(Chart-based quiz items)
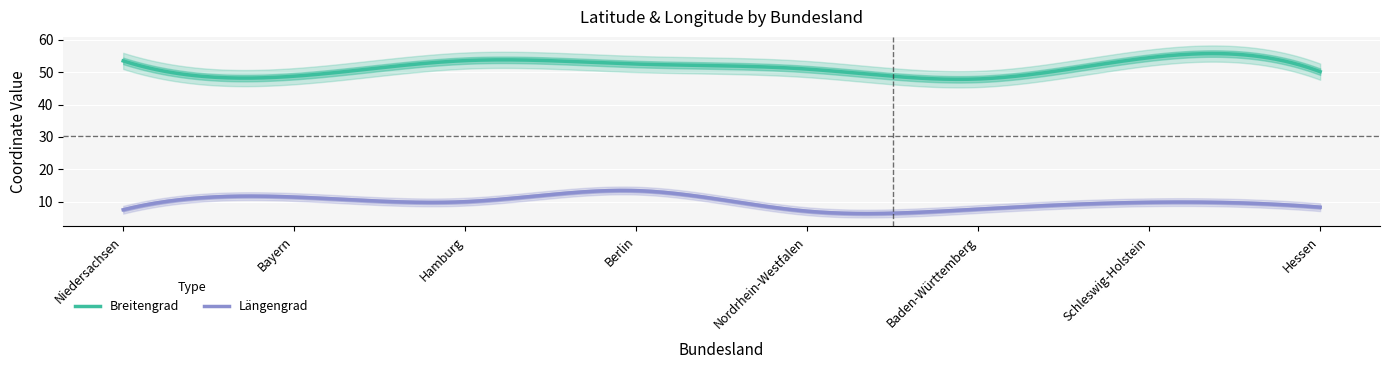

True or false: Breitengrad has more than 2 points higher than both neighbors.

False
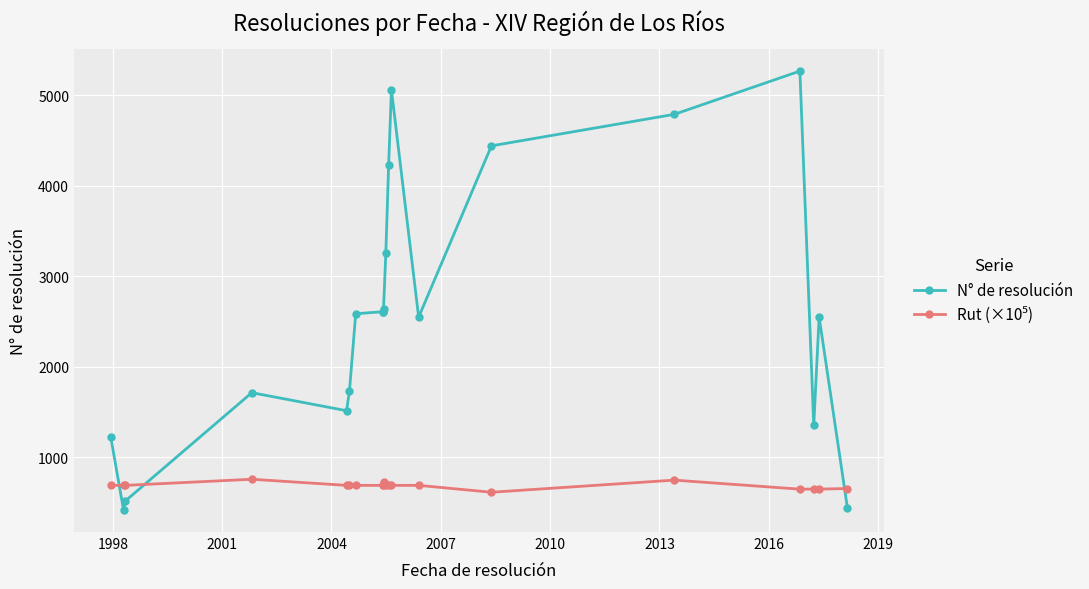

Reading left to right, list all the values displayed in this chart.

N° de resolución: 1223.0	419.0	519.0	1716.0	1517.0	1733.0	2588.0	2611.0	2610.0	2646.0	3260.0	4228.0	5063.0	2550.0	4443.0	4791.0	5269.0	1354.0	2552.0	447.0
Rut (×10⁵): 692.0	692.0	692.0	759.4	692.0	692.0	692.0	692.0	692.0	729.1	692.0	692.0	692.0	692.0	616.1	750.0	650.0	651.1	650.9	656.8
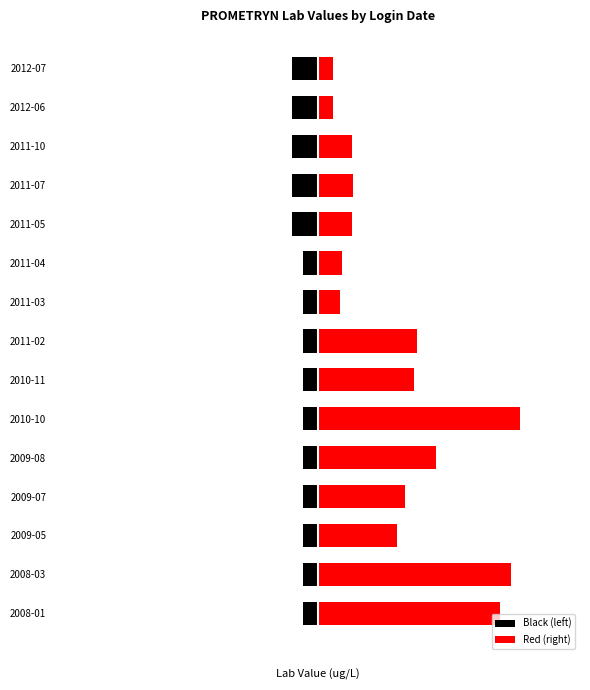

Reading left to right, extract all data points from this chart.

Black (left): -0.0	-0.0	-0.0	-0.0	-0.0	-0.0	-0.0	-0.0	-0.0	-0.0	-0.0	-0.0	-0.0	-0.0	-0.0
Red (right): 0.1	0.1	0.0	0.0	0.0	0.1	0.0	0.0	0.0	0.0	0.0	0.0	0.0	0.0	0.0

Problem details: Reproduce all of the material above verbatim, omitting the pictures.

Response to the exercise:
True or false: Breitengrad has more than 2 points higher than both neighbors.

False

Reading left to right, list all the values displayed in this chart.

N° de resolución: 1223.0	419.0	519.0	1716.0	1517.0	1733.0	2588.0	2611.0	2610.0	2646.0	3260.0	4228.0	5063.0	2550.0	4443.0	4791.0	5269.0	1354.0	2552.0	447.0
Rut (×10⁵): 692.0	692.0	692.0	759.4	692.0	692.0	692.0	692.0	692.0	729.1	692.0	692.0	692.0	692.0	616.1	750.0	650.0	651.1	650.9	656.8

Reading left to right, extract all data points from this chart.

Black (left): -0.0	-0.0	-0.0	-0.0	-0.0	-0.0	-0.0	-0.0	-0.0	-0.0	-0.0	-0.0	-0.0	-0.0	-0.0
Red (right): 0.1	0.1	0.0	0.0	0.0	0.1	0.0	0.0	0.0	0.0	0.0	0.0	0.0	0.0	0.0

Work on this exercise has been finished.